Required tasks:
(1) Rewrite the stretch of the Shuffle Dense Network text from "In order to" through "shown in Fig. 4.", changing "channel aliasing technology" to "channel shuffle technique".
(2) From the listing, write out unchanged the stretch of lines from the one containing "text Terrific Triple" through the one containing "text Do ahead: Bring".

Excerpt to read:

-- begin --

To further identify the grayscale map of the sensed energy observation matrix, the study proposes a communication collaborative spectrum sensed energy identification model using Shuffle Dense Network (SDN), which is a combination of channel shuffle and densely connected convolutional networks. Channel Shuffle is a technique used in CNN that aims to improve cross-channel correlation of features and network performance while maintaining computational efficiency by redistributing channels between different convolutional layers. Densely connected convolutional network is a network architecture where each layer is directly connected to the other layers of its own network. And each layer is directly connected to the other layers of its own network before it. This densely connected structure facilitates more efficient transfer of information and gradients and can reduce the number of parameters in the model. SDN is composed of Shuffle Dense Block (SDB) and the basic structure of SDB is shown in Fig. 3.

Figure 3 shows the basic structure of SDB. It is used to enhance channel coding performance in communication systems, mainly composed of input buffer, aliaser, and output buffer. Aliaser is a core part of SDB, mainly responsible for rearranging input data blocks to increase the spacing and correlation between data, and provide better error correction performance. Aliaser usually adopts different aliasing modes or algorithms, such as block aliasing, bit aliasing, interleaver, etc. The input cache is used to temporarily store input data blocks and wait for aliaser processing. The size and structure of the input cache usually match the working mode and requirements of aliaser. The output cache is used to store the data blocks output by the aliaser. The size of the output cache usually matches the size of the input cache to ensure the correctness and integrity of data during the aliasing process. After inputting the image into it, SDB will perform channel segmentation on the feature map, dividing it into two equal parts. After different feature extraction, the two feature maps are finally merged.

In order to avoid feature disappearance and insufficient feature transfer during the feature transfer process, the study used multiple SDBs and channel aliasing technology to build the final SDN for identifying the grayscale image of the perceptual energy observation matrix^{23}. The operation flow chart of SDN is shown in Fig. 4.

-- end --

Dataset content:
-- begin --

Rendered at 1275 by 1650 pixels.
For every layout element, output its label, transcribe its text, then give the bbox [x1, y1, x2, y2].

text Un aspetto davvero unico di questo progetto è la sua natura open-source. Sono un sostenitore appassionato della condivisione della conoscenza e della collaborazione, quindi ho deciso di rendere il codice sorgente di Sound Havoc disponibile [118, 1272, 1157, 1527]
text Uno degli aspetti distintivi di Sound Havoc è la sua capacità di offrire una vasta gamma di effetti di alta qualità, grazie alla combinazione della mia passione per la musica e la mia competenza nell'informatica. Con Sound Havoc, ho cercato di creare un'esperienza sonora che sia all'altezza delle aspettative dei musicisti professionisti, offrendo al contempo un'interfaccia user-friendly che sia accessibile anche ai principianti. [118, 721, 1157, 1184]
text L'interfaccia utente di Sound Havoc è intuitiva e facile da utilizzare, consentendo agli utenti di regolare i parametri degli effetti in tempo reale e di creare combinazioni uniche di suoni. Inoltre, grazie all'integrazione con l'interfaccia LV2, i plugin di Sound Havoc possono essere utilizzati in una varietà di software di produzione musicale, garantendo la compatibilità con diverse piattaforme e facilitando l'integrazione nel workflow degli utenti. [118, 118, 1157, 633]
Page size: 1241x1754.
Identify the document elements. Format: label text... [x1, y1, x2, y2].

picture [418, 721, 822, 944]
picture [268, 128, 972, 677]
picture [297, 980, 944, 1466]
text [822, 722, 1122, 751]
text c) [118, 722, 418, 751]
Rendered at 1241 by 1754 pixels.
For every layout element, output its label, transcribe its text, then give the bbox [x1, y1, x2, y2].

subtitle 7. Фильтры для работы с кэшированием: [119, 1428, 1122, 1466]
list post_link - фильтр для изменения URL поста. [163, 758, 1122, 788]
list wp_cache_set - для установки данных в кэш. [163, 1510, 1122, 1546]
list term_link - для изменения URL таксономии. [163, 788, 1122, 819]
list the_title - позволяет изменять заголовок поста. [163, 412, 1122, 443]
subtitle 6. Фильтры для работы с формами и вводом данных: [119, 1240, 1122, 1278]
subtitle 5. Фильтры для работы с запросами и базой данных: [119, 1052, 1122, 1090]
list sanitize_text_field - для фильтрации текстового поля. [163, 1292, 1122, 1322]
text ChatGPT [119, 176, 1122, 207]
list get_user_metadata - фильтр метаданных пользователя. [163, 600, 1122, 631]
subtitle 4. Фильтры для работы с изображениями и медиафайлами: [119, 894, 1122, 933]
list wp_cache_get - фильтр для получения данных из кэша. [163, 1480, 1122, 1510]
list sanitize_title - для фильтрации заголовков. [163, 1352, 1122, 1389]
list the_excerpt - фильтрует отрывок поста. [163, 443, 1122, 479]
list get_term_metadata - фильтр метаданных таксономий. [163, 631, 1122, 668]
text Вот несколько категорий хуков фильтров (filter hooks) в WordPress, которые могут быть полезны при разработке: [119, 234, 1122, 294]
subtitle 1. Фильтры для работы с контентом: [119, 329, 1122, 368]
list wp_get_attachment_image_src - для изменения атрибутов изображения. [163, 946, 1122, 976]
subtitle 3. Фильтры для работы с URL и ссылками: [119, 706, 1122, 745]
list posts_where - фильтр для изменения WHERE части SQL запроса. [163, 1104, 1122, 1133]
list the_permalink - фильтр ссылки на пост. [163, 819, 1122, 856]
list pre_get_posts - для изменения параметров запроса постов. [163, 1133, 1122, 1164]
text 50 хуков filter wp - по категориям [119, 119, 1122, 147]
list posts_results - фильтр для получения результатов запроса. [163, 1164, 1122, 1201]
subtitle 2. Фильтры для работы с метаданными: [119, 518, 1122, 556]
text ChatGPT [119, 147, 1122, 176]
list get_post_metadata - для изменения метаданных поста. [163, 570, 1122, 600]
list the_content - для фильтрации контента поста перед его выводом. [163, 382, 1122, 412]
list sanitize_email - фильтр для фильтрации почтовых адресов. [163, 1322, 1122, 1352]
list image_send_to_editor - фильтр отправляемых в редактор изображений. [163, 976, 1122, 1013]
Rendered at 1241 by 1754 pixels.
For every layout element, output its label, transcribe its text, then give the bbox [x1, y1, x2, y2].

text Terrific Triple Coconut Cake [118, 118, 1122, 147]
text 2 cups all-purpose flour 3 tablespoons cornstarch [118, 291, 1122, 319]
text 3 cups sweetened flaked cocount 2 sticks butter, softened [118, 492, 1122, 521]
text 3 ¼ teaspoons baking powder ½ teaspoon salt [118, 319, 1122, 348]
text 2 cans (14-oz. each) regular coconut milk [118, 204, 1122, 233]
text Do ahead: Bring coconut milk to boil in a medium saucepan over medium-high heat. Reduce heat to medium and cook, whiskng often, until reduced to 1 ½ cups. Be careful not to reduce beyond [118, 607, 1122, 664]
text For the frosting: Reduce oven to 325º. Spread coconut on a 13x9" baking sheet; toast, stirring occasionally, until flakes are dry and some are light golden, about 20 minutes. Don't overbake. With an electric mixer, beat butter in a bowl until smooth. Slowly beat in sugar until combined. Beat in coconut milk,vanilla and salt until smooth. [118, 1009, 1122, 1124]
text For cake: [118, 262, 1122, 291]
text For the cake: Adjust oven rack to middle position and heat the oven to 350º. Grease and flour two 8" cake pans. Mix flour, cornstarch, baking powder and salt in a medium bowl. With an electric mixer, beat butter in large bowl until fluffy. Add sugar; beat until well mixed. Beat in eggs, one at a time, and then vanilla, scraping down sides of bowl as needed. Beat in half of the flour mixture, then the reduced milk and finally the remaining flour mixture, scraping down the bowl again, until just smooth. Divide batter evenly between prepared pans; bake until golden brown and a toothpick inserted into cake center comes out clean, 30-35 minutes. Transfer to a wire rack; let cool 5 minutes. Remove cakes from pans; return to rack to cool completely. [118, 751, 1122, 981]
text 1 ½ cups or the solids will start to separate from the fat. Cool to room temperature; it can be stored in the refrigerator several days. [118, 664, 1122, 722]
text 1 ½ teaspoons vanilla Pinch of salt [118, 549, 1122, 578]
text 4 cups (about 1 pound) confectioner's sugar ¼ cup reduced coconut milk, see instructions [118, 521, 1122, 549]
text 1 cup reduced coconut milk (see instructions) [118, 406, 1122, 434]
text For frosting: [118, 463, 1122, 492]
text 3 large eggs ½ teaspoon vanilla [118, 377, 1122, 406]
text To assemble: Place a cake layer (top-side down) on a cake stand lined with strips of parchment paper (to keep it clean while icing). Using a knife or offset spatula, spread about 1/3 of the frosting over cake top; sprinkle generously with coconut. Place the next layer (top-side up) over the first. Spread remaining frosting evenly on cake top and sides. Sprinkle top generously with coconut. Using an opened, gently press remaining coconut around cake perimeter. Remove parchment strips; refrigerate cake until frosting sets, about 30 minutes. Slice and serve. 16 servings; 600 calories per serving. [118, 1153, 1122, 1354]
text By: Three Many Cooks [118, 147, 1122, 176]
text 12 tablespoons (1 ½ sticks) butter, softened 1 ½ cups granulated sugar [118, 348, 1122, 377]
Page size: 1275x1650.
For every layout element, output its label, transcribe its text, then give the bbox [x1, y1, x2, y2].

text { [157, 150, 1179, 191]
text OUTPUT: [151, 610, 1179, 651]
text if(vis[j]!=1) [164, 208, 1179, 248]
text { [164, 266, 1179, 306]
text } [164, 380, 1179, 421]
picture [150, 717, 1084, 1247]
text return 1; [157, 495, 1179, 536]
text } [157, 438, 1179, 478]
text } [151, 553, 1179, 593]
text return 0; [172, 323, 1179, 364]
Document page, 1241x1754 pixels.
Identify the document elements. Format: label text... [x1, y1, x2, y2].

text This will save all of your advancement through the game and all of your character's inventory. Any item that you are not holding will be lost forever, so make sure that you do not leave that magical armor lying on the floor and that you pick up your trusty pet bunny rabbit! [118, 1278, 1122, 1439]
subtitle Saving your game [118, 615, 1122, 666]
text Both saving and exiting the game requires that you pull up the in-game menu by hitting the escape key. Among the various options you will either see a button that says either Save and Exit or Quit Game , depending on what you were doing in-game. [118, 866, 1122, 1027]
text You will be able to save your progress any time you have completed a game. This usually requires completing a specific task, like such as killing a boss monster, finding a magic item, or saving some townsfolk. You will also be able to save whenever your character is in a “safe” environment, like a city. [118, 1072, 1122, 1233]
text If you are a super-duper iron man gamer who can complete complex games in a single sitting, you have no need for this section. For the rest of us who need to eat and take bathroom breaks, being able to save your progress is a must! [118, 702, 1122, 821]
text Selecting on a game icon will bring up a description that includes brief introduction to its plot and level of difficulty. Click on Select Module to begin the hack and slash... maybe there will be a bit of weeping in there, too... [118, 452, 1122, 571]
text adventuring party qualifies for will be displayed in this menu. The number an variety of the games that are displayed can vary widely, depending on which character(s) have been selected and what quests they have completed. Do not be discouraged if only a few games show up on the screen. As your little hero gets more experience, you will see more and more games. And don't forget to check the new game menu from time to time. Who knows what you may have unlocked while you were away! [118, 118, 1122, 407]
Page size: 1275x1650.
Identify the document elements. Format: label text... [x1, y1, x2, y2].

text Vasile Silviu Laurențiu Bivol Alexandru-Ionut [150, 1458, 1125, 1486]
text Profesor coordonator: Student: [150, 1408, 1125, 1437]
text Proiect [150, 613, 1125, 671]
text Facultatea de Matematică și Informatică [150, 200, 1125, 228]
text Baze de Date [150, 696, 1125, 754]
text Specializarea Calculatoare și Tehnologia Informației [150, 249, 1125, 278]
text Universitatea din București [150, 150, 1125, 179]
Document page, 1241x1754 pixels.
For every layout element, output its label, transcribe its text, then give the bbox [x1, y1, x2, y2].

-- end --

Replies:
(1)
In order to avoid feature disappearance and insufficient feature transfer during the feature transfer process, the study used multiple SDBs and channel shuffle technique to build the final SDN for identifying the grayscale image of the perceptual energy observation matrix^{23}. The operation flow chart of SDN is shown in Fig. 4.

(2)
text Terrific Triple Coconut Cake [118, 118, 1122, 147]
text 2 cups all-purpose flour 3 tablespoons cornstarch [118, 291, 1122, 319]
text 3 cups sweetened flaked cocount 2 sticks butter, softened [118, 492, 1122, 521]
text 3 ¼ teaspoons baking powder ½ teaspoon salt [118, 319, 1122, 348]
text 2 cans (14-oz. each) regular coconut milk [118, 204, 1122, 233]
text Do ahead: Bring coconut milk to boil in a medium saucepan over medium-high heat. Reduce heat to medium and cook, whiskng often, until reduced to 1 ½ cups. Be careful not to reduce beyond [118, 607, 1122, 664]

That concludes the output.